Dataset entries

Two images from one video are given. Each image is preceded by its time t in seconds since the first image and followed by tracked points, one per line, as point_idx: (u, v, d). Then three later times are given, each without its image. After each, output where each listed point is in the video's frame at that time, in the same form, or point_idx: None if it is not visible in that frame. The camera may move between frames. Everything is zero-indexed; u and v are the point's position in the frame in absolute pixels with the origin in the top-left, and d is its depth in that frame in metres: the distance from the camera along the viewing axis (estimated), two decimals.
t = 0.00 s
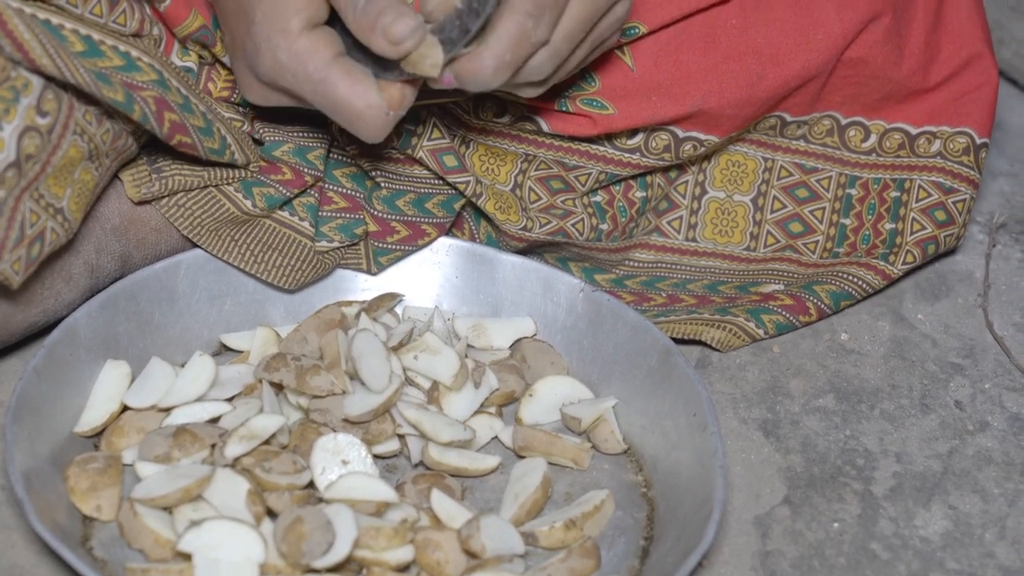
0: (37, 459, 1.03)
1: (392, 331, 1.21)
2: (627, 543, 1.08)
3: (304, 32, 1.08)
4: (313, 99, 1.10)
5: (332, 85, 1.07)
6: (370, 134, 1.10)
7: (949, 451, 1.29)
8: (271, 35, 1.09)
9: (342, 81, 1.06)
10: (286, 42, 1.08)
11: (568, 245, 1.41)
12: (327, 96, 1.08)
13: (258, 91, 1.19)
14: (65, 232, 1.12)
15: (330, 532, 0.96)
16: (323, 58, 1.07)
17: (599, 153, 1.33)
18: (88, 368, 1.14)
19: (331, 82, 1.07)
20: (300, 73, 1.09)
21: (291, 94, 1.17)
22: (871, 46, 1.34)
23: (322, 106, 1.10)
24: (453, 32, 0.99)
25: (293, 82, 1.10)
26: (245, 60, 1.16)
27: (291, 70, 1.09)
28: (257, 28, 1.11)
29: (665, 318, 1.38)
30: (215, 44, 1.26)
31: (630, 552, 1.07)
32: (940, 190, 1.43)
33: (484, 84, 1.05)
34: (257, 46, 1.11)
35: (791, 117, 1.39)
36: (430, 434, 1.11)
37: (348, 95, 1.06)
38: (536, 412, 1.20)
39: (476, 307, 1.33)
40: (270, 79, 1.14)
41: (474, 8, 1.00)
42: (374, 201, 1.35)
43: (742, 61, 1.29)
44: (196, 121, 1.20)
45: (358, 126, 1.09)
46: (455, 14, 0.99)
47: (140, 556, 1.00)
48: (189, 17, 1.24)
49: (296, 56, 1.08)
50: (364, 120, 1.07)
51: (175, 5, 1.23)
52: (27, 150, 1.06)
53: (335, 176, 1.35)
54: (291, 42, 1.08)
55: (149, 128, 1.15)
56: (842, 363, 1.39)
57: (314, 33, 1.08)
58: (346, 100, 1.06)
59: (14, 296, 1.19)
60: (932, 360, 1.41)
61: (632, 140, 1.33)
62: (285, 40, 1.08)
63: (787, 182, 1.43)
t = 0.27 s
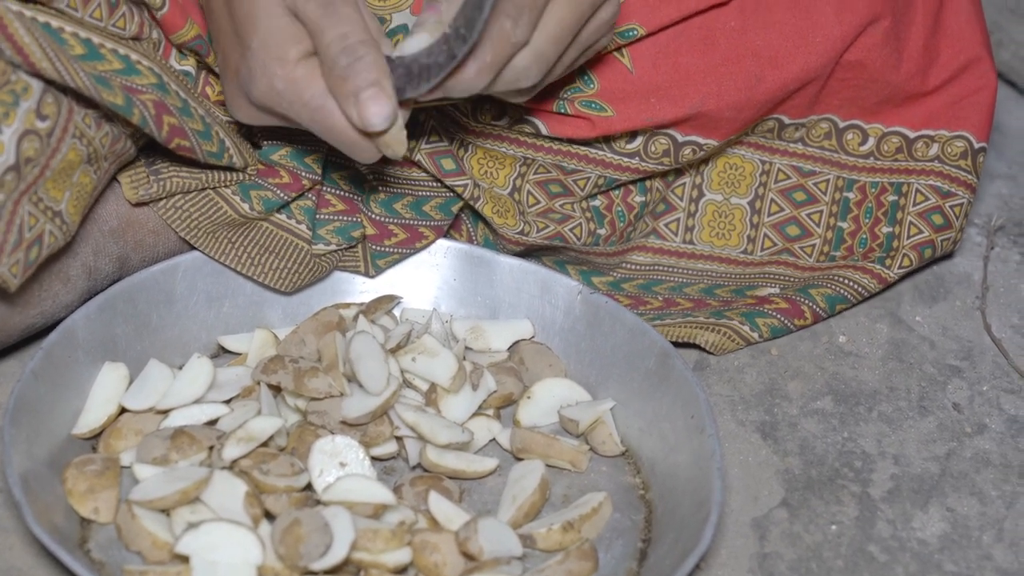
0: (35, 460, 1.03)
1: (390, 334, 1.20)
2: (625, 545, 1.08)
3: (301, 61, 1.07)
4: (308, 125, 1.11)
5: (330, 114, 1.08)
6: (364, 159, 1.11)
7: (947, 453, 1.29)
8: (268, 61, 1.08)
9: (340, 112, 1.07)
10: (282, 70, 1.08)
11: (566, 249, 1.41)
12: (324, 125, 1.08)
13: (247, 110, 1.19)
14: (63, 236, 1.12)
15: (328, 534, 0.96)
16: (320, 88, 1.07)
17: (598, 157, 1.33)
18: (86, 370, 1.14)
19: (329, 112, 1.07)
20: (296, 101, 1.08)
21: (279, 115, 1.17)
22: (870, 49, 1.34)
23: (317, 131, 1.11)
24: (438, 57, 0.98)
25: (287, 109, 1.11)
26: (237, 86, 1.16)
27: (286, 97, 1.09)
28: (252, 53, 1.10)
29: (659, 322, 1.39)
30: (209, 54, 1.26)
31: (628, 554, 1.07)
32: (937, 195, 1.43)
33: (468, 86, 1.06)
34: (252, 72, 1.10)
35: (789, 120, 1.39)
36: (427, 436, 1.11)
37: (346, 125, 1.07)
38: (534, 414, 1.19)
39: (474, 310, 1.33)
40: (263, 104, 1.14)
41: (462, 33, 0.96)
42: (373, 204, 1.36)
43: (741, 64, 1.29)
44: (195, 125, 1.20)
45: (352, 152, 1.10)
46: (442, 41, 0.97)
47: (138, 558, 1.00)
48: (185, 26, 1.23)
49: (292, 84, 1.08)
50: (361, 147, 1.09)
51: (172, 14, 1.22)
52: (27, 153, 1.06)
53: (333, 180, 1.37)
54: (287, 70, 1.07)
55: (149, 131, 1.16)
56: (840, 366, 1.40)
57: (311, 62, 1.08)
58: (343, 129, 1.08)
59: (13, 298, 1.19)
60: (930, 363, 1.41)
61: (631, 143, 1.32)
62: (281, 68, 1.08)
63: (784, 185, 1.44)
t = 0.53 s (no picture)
0: (36, 461, 1.03)
1: (391, 335, 1.21)
2: (626, 547, 1.08)
3: (296, 44, 1.06)
4: (289, 112, 1.10)
5: (310, 107, 1.06)
6: (335, 163, 1.10)
7: (948, 456, 1.29)
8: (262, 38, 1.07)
9: (320, 107, 1.06)
10: (274, 51, 1.07)
11: (567, 250, 1.42)
12: (305, 116, 1.08)
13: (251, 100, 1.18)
14: (63, 236, 1.12)
15: (329, 536, 0.96)
16: (308, 76, 1.06)
17: (602, 158, 1.33)
18: (87, 371, 1.14)
19: (310, 103, 1.06)
20: (284, 84, 1.08)
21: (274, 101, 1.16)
22: (871, 48, 1.34)
23: (299, 123, 1.10)
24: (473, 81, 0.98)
25: (275, 93, 1.10)
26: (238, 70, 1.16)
27: (275, 79, 1.08)
28: (249, 32, 1.09)
29: (661, 325, 1.39)
30: (212, 54, 1.25)
31: (628, 556, 1.07)
32: (938, 193, 1.43)
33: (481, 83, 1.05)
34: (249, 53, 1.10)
35: (790, 119, 1.39)
36: (429, 438, 1.11)
37: (323, 120, 1.06)
38: (536, 416, 1.20)
39: (475, 311, 1.33)
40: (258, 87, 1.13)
41: (504, 60, 0.97)
42: (374, 205, 1.35)
43: (741, 62, 1.29)
44: (196, 125, 1.20)
45: (326, 152, 1.09)
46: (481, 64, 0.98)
47: (139, 560, 1.00)
48: (187, 28, 1.22)
49: (282, 66, 1.07)
50: (331, 147, 1.08)
51: (175, 15, 1.21)
52: (27, 154, 1.06)
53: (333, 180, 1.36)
54: (280, 52, 1.06)
55: (150, 132, 1.15)
56: (841, 368, 1.40)
57: (305, 48, 1.06)
58: (318, 124, 1.06)
59: (13, 299, 1.19)
60: (931, 365, 1.41)
61: (632, 145, 1.32)
62: (273, 48, 1.07)
63: (785, 185, 1.44)
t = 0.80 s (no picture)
0: (42, 463, 1.03)
1: (396, 337, 1.22)
2: (631, 550, 1.08)
3: (327, 23, 1.07)
4: (327, 91, 1.10)
5: (349, 83, 1.07)
6: (378, 136, 1.11)
7: (953, 459, 1.29)
8: (292, 21, 1.07)
9: (358, 81, 1.07)
10: (307, 31, 1.07)
11: (572, 250, 1.41)
12: (343, 91, 1.08)
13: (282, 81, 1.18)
14: (68, 237, 1.12)
15: (334, 538, 0.96)
16: (342, 53, 1.06)
17: (609, 160, 1.33)
18: (92, 372, 1.14)
19: (348, 80, 1.07)
20: (319, 64, 1.08)
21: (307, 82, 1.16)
22: (876, 49, 1.34)
23: (336, 101, 1.11)
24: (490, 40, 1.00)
25: (311, 74, 1.10)
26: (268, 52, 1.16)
27: (310, 60, 1.09)
28: (278, 18, 1.09)
29: (667, 327, 1.39)
30: (223, 46, 1.26)
31: (633, 559, 1.07)
32: (943, 194, 1.43)
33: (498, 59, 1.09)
34: (279, 36, 1.10)
35: (795, 120, 1.39)
36: (435, 440, 1.11)
37: (363, 95, 1.07)
38: (541, 419, 1.20)
39: (481, 314, 1.33)
40: (292, 70, 1.14)
41: (515, 15, 0.99)
42: (379, 207, 1.35)
43: (747, 63, 1.29)
44: (200, 125, 1.20)
45: (367, 127, 1.10)
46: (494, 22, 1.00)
47: (144, 561, 1.00)
48: (195, 21, 1.24)
49: (316, 46, 1.07)
50: (374, 121, 1.09)
51: (181, 9, 1.23)
52: (31, 154, 1.06)
53: (340, 180, 1.34)
54: (313, 32, 1.07)
55: (156, 133, 1.15)
56: (846, 371, 1.40)
57: (337, 26, 1.07)
58: (358, 99, 1.08)
59: (19, 300, 1.19)
60: (936, 368, 1.41)
61: (637, 146, 1.33)
62: (306, 30, 1.07)
63: (790, 186, 1.43)
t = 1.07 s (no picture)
0: (46, 464, 1.03)
1: (400, 339, 1.22)
2: (635, 552, 1.08)
3: (331, 35, 1.08)
4: (337, 101, 1.10)
5: (361, 85, 1.07)
6: (395, 137, 1.10)
7: (958, 462, 1.29)
8: (297, 40, 1.09)
9: (369, 82, 1.07)
10: (313, 44, 1.08)
11: (575, 253, 1.42)
12: (355, 97, 1.08)
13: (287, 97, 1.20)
14: (74, 238, 1.12)
15: (339, 540, 0.96)
16: (349, 61, 1.07)
17: (613, 162, 1.34)
18: (97, 373, 1.14)
19: (359, 83, 1.07)
20: (327, 74, 1.08)
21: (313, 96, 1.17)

REQUIRED ACTION
Please return only the lines from the top of the data through the line with "12: (327, 96, 1.08)", exactly as written, and drop every picture.

RESPONSE TO THE TASK
Two images from one video are given. Each image is preceded by its time t in seconds since the first image and followed by tracked points, one per line, as point_idx: (u, v, d). Then three later times are given, each without its image. After each, output where each listed point is in the video's frame at that time, in the same form, or point_idx: None if it is not visible in that frame. The camera may move between frames. Everything is zero-indexed; u and v are the point's position in the frame in absolute pixels with the origin in the top-left, and d is its depth in that frame in metres: the distance from the camera along the viewing axis (estimated), two decimals.
t = 0.00 s
0: (37, 459, 1.03)
1: (392, 331, 1.21)
2: (627, 543, 1.08)
3: (304, 32, 1.08)
4: (313, 99, 1.10)
5: (332, 85, 1.07)
6: (370, 134, 1.10)
7: (949, 451, 1.29)
8: (271, 35, 1.09)
9: (342, 81, 1.06)
10: (286, 42, 1.08)
11: (568, 245, 1.41)
12: (327, 96, 1.08)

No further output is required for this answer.